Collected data
————————
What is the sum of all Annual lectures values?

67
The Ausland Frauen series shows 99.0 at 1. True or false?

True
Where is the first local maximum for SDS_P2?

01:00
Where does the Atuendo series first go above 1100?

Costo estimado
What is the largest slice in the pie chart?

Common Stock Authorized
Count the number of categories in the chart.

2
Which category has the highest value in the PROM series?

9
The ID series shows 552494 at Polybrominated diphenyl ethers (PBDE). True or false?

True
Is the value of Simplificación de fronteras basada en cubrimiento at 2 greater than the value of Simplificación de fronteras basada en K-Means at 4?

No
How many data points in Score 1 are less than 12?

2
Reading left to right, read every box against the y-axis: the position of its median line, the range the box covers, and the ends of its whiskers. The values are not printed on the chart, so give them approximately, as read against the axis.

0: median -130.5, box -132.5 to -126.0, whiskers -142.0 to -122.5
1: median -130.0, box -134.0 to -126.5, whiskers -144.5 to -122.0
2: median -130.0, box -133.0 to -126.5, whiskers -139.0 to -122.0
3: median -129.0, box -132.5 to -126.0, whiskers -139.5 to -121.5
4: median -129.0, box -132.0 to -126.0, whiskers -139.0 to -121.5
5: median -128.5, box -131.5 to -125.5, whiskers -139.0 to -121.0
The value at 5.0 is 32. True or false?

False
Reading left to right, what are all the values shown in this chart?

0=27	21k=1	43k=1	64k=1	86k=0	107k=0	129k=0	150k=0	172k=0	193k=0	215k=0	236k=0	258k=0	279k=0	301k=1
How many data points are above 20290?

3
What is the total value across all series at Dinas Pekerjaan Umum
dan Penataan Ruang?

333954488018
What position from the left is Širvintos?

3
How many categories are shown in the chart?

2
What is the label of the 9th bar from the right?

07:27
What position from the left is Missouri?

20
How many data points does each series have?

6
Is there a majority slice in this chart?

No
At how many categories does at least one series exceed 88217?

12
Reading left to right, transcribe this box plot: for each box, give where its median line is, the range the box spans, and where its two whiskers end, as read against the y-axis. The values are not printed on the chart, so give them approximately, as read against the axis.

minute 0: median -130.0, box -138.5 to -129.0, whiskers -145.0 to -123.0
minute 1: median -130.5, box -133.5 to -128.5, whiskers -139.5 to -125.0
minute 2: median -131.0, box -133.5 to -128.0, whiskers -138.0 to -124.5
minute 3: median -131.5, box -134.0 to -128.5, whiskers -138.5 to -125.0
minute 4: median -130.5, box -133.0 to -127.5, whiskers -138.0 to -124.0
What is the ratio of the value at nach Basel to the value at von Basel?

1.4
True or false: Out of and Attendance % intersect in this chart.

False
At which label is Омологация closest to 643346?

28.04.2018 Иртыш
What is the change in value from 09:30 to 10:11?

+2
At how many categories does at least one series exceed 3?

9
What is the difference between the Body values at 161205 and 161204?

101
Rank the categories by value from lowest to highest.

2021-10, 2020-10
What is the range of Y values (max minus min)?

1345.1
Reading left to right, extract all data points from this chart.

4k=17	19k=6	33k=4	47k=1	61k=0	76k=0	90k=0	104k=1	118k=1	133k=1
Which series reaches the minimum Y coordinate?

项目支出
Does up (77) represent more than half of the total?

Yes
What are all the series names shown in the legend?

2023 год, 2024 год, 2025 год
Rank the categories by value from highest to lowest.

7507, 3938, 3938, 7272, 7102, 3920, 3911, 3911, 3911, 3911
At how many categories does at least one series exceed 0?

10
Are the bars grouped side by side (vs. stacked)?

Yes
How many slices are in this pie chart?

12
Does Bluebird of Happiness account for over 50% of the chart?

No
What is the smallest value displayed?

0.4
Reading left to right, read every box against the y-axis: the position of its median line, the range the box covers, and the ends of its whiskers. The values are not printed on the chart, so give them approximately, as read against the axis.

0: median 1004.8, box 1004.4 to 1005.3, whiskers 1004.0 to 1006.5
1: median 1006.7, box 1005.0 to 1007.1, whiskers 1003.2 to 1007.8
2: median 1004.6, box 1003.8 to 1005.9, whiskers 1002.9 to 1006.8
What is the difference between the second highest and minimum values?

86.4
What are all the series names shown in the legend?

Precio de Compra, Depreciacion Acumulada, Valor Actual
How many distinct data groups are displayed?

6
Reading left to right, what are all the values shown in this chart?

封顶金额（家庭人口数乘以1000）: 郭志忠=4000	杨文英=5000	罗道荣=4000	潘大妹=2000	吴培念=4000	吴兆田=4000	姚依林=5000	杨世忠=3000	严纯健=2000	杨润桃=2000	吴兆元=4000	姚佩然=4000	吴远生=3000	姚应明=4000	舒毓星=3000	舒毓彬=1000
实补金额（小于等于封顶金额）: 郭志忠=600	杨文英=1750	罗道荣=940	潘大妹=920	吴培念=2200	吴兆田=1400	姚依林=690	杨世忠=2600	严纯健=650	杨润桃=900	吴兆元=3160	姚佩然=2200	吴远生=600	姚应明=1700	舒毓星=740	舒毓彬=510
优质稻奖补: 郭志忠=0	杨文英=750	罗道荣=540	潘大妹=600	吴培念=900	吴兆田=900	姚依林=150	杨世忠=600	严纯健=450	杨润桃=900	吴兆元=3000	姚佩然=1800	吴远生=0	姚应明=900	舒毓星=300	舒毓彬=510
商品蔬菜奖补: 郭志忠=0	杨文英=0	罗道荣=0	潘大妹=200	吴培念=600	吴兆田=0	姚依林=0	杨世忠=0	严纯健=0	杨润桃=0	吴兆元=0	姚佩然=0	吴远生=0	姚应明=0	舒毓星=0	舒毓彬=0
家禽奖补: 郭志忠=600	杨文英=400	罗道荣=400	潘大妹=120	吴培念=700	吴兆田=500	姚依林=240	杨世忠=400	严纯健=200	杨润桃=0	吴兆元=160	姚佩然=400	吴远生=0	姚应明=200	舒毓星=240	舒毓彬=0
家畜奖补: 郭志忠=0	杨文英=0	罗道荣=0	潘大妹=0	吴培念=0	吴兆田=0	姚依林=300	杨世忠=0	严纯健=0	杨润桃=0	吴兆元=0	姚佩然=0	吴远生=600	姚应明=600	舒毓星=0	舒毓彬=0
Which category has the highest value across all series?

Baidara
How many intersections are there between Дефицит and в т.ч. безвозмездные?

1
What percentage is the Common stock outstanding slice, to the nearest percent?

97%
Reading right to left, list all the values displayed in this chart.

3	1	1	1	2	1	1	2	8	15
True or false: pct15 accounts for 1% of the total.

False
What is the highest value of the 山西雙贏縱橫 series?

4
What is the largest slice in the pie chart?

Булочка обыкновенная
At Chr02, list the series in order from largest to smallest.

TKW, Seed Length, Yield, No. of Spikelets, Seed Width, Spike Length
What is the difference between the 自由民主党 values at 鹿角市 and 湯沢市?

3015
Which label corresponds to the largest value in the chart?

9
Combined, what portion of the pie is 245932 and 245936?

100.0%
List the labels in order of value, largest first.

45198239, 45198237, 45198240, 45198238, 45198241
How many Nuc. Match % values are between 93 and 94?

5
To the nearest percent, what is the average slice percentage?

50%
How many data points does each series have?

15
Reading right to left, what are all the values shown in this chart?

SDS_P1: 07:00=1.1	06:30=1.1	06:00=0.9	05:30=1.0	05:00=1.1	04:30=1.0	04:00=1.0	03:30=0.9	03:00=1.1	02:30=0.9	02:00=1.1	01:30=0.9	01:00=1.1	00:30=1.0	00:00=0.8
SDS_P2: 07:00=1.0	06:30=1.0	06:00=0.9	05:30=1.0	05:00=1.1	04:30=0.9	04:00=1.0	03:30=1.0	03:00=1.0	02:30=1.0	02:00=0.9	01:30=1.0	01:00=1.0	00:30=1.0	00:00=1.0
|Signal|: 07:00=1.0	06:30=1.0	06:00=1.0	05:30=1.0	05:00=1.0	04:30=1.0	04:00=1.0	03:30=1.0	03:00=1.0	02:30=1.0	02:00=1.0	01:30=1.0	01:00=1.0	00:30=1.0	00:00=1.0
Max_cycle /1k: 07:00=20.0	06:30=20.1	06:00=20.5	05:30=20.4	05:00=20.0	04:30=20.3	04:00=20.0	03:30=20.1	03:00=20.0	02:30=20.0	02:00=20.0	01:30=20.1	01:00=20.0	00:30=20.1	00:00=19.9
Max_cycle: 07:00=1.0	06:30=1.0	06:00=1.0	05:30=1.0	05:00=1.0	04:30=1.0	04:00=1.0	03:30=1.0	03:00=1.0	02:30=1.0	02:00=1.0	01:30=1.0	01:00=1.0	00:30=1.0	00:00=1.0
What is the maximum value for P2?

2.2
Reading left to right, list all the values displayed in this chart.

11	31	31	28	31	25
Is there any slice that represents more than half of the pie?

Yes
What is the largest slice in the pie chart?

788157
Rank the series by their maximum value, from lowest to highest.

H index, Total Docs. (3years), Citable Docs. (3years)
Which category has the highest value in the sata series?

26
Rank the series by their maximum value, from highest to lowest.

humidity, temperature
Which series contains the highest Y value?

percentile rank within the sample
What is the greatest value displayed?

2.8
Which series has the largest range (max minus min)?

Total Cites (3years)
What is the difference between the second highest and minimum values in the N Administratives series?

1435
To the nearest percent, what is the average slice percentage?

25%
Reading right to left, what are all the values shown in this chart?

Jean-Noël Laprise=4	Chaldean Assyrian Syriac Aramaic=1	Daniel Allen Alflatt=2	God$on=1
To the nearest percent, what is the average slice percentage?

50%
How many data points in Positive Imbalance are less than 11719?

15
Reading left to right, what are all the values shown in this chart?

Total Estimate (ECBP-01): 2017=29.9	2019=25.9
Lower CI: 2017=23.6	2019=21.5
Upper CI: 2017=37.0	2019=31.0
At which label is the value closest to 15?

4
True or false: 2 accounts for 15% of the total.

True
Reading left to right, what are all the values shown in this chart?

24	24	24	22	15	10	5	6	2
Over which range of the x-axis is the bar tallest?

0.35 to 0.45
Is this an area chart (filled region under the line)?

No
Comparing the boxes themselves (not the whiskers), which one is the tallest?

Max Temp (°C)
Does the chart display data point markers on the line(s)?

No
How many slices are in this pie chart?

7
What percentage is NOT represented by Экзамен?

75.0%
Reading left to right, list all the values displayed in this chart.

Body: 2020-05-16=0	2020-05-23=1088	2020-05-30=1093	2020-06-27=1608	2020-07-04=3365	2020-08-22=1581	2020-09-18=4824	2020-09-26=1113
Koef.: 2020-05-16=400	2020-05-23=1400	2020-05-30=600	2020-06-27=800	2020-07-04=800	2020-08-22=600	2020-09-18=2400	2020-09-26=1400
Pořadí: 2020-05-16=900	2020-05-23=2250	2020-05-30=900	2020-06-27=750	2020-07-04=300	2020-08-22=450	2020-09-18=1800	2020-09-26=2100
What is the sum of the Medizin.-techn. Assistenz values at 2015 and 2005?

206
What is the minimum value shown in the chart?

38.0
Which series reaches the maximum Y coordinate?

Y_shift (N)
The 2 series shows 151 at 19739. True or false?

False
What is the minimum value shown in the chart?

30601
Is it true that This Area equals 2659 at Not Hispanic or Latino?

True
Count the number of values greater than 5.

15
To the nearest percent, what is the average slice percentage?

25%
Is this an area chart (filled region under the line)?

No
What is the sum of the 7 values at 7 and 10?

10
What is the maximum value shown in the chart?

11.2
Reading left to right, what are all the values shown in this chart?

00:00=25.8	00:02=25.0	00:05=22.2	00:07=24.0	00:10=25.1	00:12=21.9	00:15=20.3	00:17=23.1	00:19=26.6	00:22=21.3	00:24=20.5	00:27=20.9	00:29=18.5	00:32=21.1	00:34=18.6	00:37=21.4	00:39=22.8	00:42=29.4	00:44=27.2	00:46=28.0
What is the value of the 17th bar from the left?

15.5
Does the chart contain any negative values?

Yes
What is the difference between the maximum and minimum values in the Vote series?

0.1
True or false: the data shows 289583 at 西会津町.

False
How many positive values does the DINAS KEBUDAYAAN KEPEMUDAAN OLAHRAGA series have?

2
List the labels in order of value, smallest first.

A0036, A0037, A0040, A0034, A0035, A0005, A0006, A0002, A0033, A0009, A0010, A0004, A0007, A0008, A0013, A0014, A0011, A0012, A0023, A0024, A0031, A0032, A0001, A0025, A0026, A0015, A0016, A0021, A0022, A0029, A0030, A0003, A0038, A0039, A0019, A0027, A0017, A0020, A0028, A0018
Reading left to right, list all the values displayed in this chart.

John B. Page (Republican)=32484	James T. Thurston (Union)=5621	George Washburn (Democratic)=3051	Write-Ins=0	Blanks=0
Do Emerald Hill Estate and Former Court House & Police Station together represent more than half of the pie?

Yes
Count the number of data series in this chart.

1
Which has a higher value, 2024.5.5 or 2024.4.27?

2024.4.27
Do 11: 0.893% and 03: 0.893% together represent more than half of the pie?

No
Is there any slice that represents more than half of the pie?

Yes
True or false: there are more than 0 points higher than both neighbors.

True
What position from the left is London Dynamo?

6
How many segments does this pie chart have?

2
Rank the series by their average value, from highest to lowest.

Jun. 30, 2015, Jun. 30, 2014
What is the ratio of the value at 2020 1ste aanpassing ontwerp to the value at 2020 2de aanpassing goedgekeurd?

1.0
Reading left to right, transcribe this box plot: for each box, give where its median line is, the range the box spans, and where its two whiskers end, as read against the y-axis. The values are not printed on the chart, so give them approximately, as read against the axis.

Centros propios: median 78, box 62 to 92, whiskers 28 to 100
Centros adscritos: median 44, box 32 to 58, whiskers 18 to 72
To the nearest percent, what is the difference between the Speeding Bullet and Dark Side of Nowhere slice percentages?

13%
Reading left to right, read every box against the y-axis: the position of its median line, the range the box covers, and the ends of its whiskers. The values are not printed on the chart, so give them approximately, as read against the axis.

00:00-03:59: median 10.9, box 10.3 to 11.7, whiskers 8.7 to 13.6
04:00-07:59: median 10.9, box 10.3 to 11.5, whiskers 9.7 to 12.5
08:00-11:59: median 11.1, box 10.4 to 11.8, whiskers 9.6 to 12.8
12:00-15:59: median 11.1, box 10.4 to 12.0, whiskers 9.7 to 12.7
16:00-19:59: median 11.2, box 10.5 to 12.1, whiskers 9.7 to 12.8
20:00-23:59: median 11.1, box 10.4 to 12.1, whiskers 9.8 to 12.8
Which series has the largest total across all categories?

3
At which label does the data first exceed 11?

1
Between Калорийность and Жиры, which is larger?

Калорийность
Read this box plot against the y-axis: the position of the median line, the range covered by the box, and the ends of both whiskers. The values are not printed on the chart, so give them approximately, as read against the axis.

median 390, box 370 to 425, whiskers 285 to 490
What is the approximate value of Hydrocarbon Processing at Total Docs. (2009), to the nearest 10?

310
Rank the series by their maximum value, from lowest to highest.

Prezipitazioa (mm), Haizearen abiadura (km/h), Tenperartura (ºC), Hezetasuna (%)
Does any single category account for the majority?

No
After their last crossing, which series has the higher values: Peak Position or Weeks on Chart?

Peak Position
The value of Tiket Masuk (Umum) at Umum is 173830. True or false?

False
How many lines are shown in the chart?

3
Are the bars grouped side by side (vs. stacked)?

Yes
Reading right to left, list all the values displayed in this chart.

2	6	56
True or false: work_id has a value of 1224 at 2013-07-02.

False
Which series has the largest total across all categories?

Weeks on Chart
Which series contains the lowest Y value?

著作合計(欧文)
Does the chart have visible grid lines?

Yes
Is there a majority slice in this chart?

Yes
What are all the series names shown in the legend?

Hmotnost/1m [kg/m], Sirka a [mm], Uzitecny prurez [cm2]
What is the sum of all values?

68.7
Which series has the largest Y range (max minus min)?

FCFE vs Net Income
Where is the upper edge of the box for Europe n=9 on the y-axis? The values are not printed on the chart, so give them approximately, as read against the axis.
————————
■ TO DO
Copy the stretch of records from the line containing "28.04.2018 Иртыш" through the line containing "What is the smallest value displayed?", both included, word for word.

■ PROBLEM SOLUTION
28.04.2018 Иртыш
What is the change in value from 09:30 to 10:11?

+2
At how many categories does at least one series exceed 3?

9
What is the difference between the Body values at 161205 and 161204?

101
Rank the categories by value from lowest to highest.

2021-10, 2020-10
What is the range of Y values (max minus min)?

1345.1
Reading left to right, extract all data points from this chart.

4k=17	19k=6	33k=4	47k=1	61k=0	76k=0	90k=0	104k=1	118k=1	133k=1
Which series reaches the minimum Y coordinate?

项目支出
Does up (77) represent more than half of the total?

Yes
What are all the series names shown in the legend?

2023 год, 2024 год, 2025 год
Rank the categories by value from highest to lowest.

7507, 3938, 3938, 7272, 7102, 3920, 3911, 3911, 3911, 3911
At how many categories does at least one series exceed 0?

10
Are the bars grouped side by side (vs. stacked)?

Yes
How many slices are in this pie chart?

12
Does Bluebird of Happiness account for over 50% of the chart?

No
What is the smallest value displayed?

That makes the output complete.